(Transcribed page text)
+++

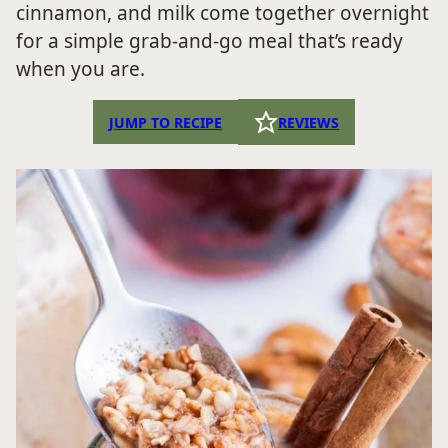
cinnamon, and milk come together overnight
for a simple grab-and-go meal that’s ready
when you are.
JUMP TO RECIPE
REVIEWS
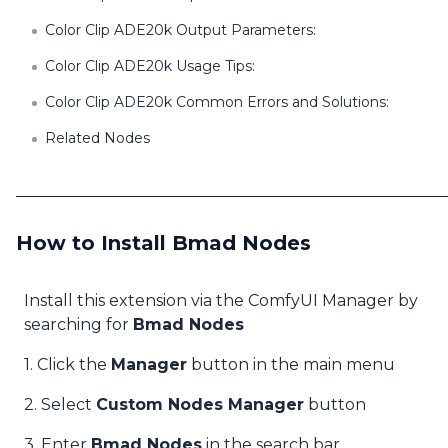
Color Clip ADE20k Output Parameters:
Color Clip ADE20k Usage Tips:
Color Clip ADE20k Common Errors and Solutions:
Related Nodes
How to Install Bmad Nodes
Install this extension via the ComfyUI Manager by
searching for
Bmad Nodes
1. Click the
Manager
button in the main menu
2. Select
Custom Nodes Manager
button
3. Enter
Bmad Nodes
in the search bar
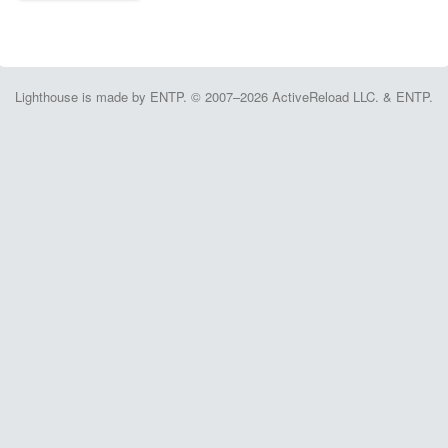
Lighthouse is made by ENTP. © 2007–2026 ActiveReload LLC. & ENTP.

+++

> Task brief:
Substitute "Bmad Extensions" for "Bmad Nodes" throughout the transcribed text of all the items and give that text again, with everything else left as it is. Leave out the pictures.

> Answer box:
cinnamon, and milk come together overnight
for a simple grab-and-go meal that’s ready
when you are.
JUMP TO RECIPE
REVIEWS
Color Clip ADE20k Output Parameters:
Color Clip ADE20k Usage Tips:
Color Clip ADE20k Common Errors and Solutions:
Related Nodes
How to Install Bmad Extensions
Install this extension via the ComfyUI Manager by
searching for
Bmad Extensions
1. Click the
Manager
button in the main menu
2. Select
Custom Nodes Manager
button
3. Enter
Bmad Extensions
in the search bar
Lighthouse is made by ENTP. © 2007–2026 ActiveReload LLC. & ENTP.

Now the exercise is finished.